Write out the whole listing exactly; no images belong in it.

::: Data shown

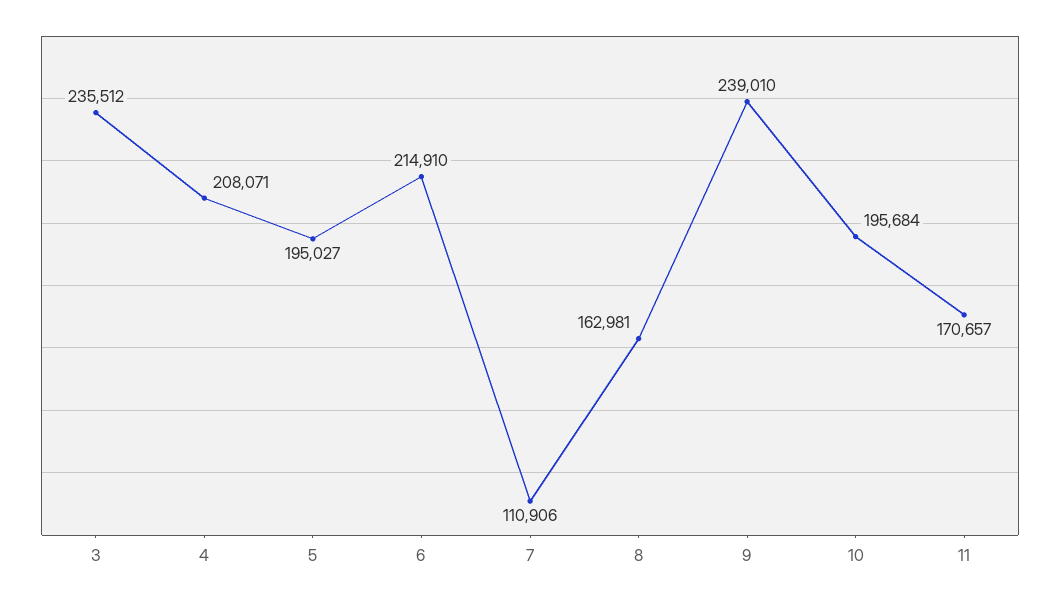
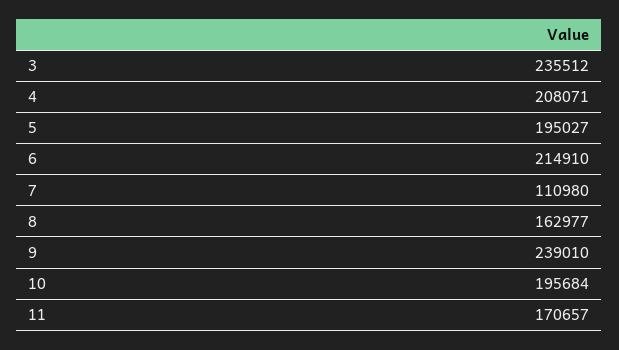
  {
    "3": 235512,
    "4": 208071,
    "5": 195027,
    "6": 214910,
-   "7": 110906,
+   "7": 110980,
-   "8": 162981,
+   "8": 162977,
    "9": 239010,
    "10": 195684,
    "11": 170657
  }

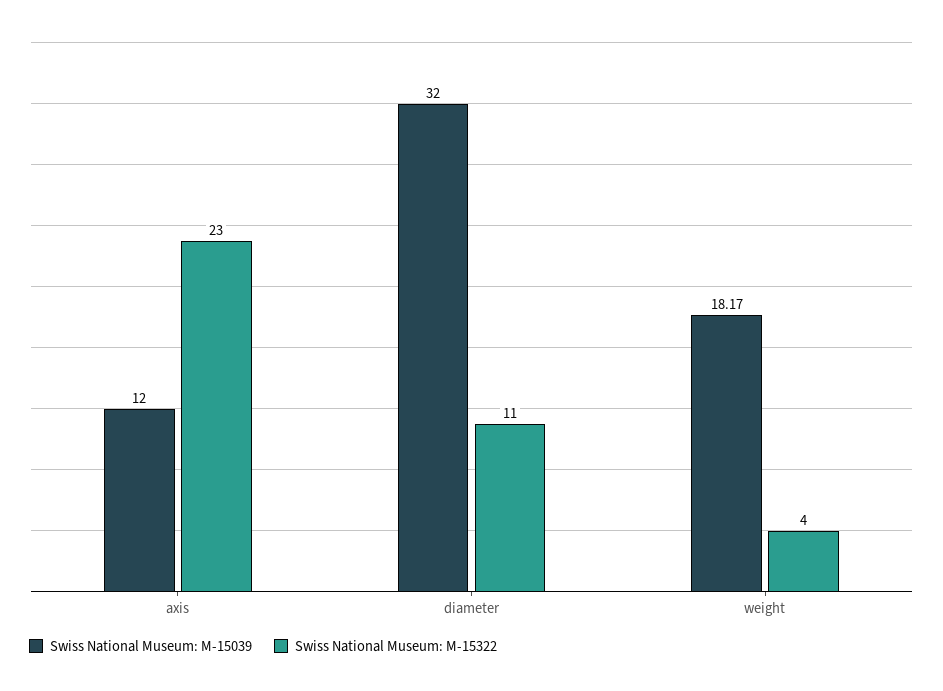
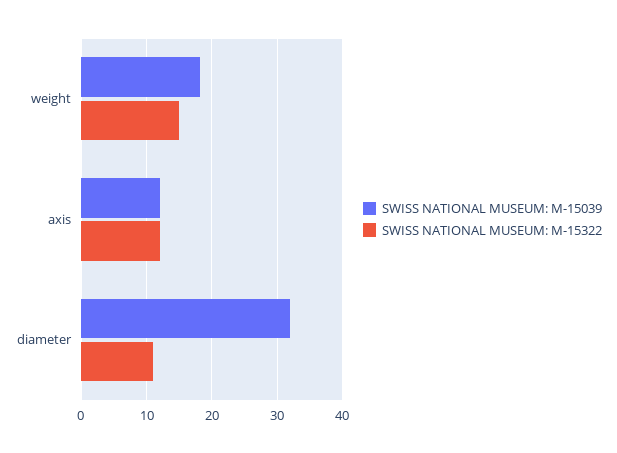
  {
    "Swiss National Museum: M-15039": {
      "axis": 12,
      "diameter": 32,
      "weight": 18.17
    },
    "Swiss National Museum: M-15322": {
-     "axis": 23,
+     "axis": 12,
      "diameter": 11,
-     "weight": 4
+     "weight": 15
    }
  }

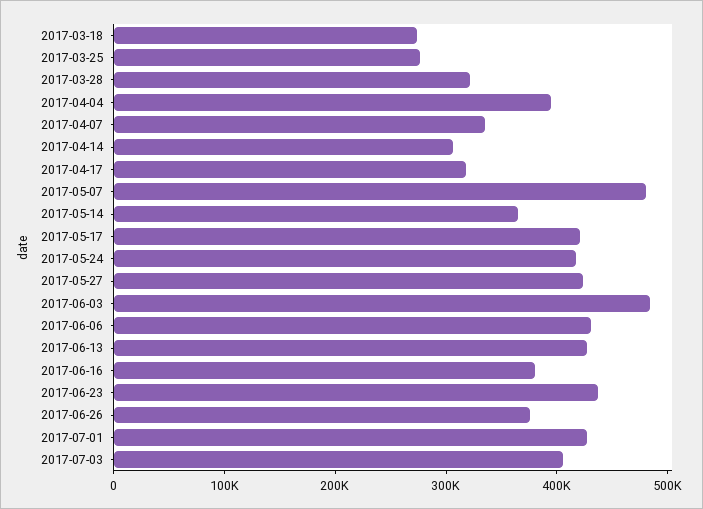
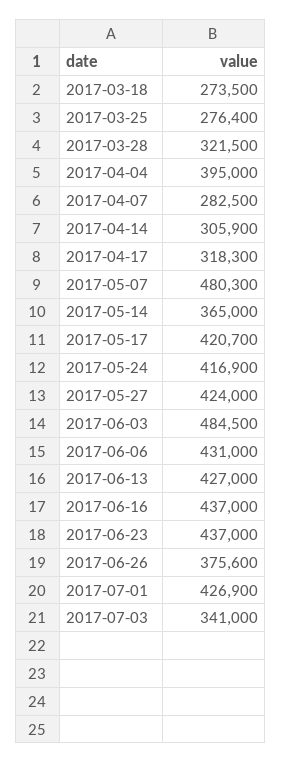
  {
    "2017-03-18": 273500,
    "2017-03-25": 276400,
    "2017-03-28": 321500,
    "2017-04-04": 395000,
-   "2017-04-07": 340000,
+   "2017-04-07": 282500,
    "2017-04-14": 305900,
    "2017-04-17": 318300,
    "2017-05-07": 480300,
    "2017-05-14": 365000,
    "2017-05-17": 420700,
    "2017-05-24": 416900,
    "2017-05-27": 424000,
    "2017-06-03": 484500,
    "2017-06-06": 431000,
    "2017-06-13": 427000,
-   "2017-06-16": 380000,
+   "2017-06-16": 437000,
    "2017-06-23": 437000,
    "2017-06-26": 375600,
    "2017-07-01": 426900,
-   "2017-07-03": 400000
+   "2017-07-03": 341000
  }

::::::

Written solution
  {
    "3": 235512,
    "4": 208071,
    "5": 195027,
    "6": 214910,
-   "7": 110906,
+   "7": 110980,
-   "8": 162981,
+   "8": 162977,
    "9": 239010,
    "10": 195684,
    "11": 170657
  }

  {
    "Swiss National Museum: M-15039": {
      "axis": 12,
      "diameter": 32,
      "weight": 18.17
    },
    "Swiss National Museum: M-15322": {
-     "axis": 23,
+     "axis": 12,
      "diameter": 11,
-     "weight": 4
+     "weight": 15
    }
  }

  {
    "2017-03-18": 273500,
    "2017-03-25": 276400,
    "2017-03-28": 321500,
    "2017-04-04": 395000,
-   "2017-04-07": 340000,
+   "2017-04-07": 282500,
    "2017-04-14": 305900,
    "2017-04-17": 318300,
    "2017-05-07": 480300,
    "2017-05-14": 365000,
    "2017-05-17": 420700,
    "2017-05-24": 416900,
    "2017-05-27": 424000,
    "2017-06-03": 484500,
    "2017-06-06": 431000,
    "2017-06-13": 427000,
-   "2017-06-16": 380000,
+   "2017-06-16": 437000,
    "2017-06-23": 437000,
    "2017-06-26": 375600,
    "2017-07-01": 426900,
-   "2017-07-03": 400000
+   "2017-07-03": 341000
  }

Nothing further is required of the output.